The Supreme Court has widened the scope of subrogation to take account of the economic and commercial reality of a series of linked transactions.
The Bank had security on Prop1 owned by M’s parents. They agreed to release that security on the basis that when Prop1 was sold and Prop2 was acquired in the name of their daughter M the Bank would;
- be paid a lump sum out of the proceeds of sale of Prop1;
- £850k would be used to buy Prop2; and
- The Bank would be given a charge by M over Prop2 to secure the parents remaining debt to the Bank.
M acquired Prop2 and was registered as proprietor. The Bank was given a charge over Prop2 and registered as the proprietor of the charge. When the Bank tried to enforce the security over Prop2 M pointed out that her signature was a forgery and that the security had been altered without her consent when lawyers amended the identity of “the Customer” in the security from M to refer to her parents without first taking instructions from M. Either ground would have invalidated the security so Bank had no security over Prop2.
The Bank claimed that M had been unjustly enriched at the Banks expense and consequently that it should be subrogated to the unpaid Vendors lien (i.e. the lien of the Vendor of Prop2). M argued that she had not been paid any money by the Bank so it could not be the party that – unjustly or otherwise – enriched her. The £850k from the sale of Prop1 had been paid to her parents pursuant to their agreement with the Bank. The parents had then made those funds available to M by way of gift so that Prop2 could be bought in her name. She accepted she had been enriched but at the expense of her parents not the Bank.
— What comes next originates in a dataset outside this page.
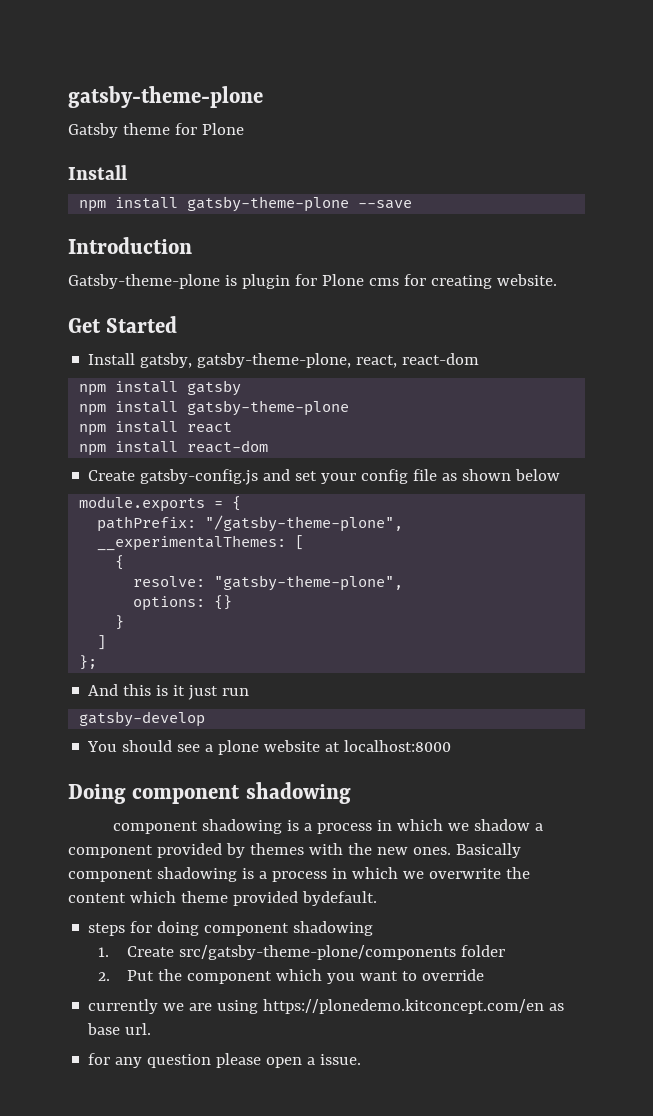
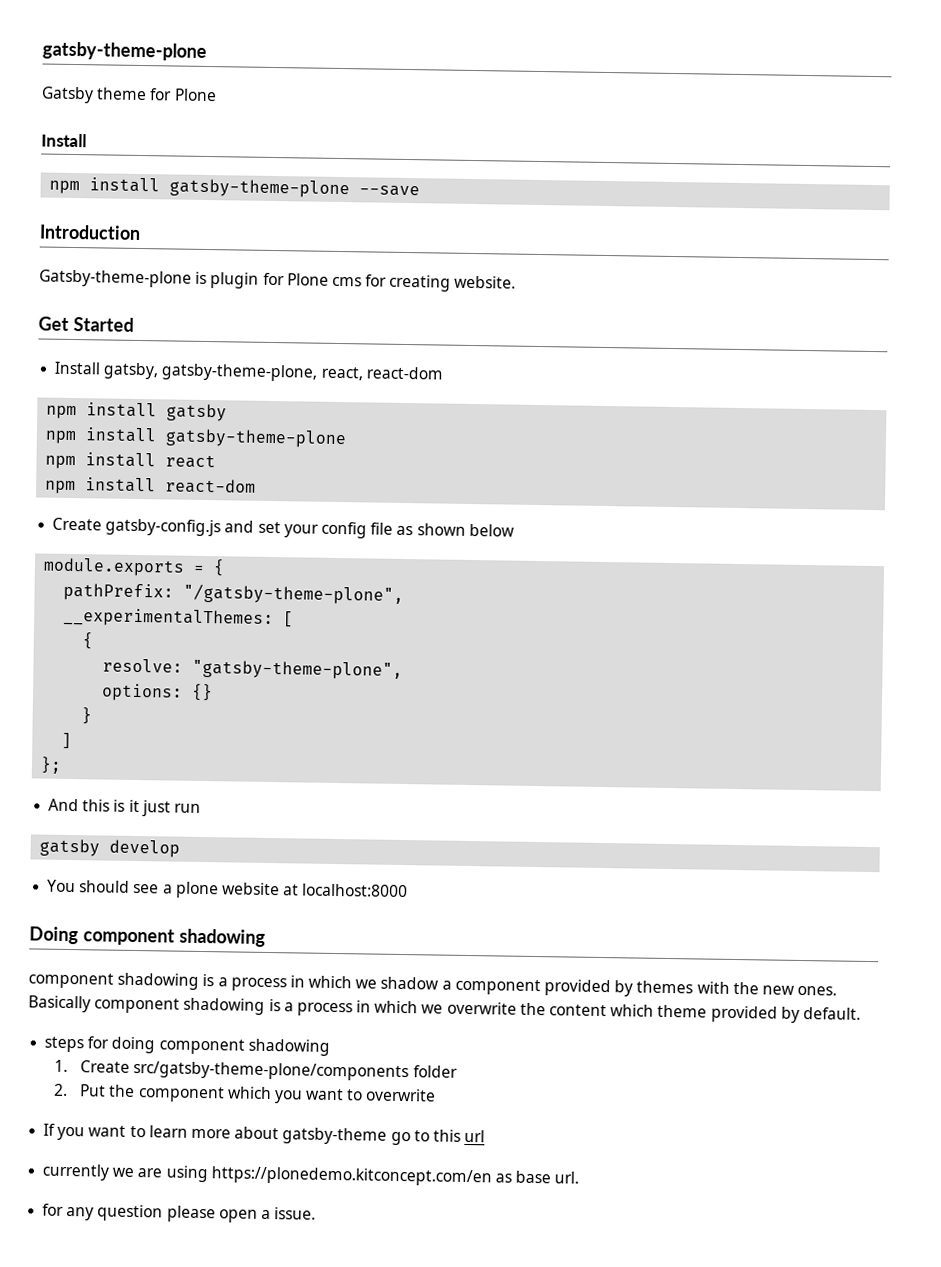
[79,711,206,727] gatsby-develop -> [39,838,181,858] gatsby develop
[301,891,377,906] bydefault. -> [780,1006,861,1023] by default.
[422,969,485,981] override -> [365,1088,437,1102] [43,1123,486,1146] overwrite // If you want to learn more about gatsby-theme go to this url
At first instance judgment was given for M. In the Court of Appeal the Bank won. The Supreme Court held the Bank was subrogated to the unpaid Vendors lien and the two transactions (sale of Prop1 and acquisition of Prop2) should be viewed as one for the purposes of assessing who had “enriched” M.
The more usual cases of subrogation where a lender fails to get security it bargained for involve a lender paying off an existing secured creditor or making some other direct payment to or on behalf of the party from whom security should have been taken. This decision widens the scope of an unjust enrichment claim and the associated remedy of subrogation to cases where there are a series of connected parties. It allows the Court to consider the “economic or commercial reality” – rather than looking at the formal steps taken – to justify the application of these equitable principles.
A second point is a reminder that altering any document – security or guarantee – even to correct an obvious error requires the agreement of all the parties (or following the process they have agreed in the document) once it has been signed or executed even if signed or executed by one party and awaiting signature by others.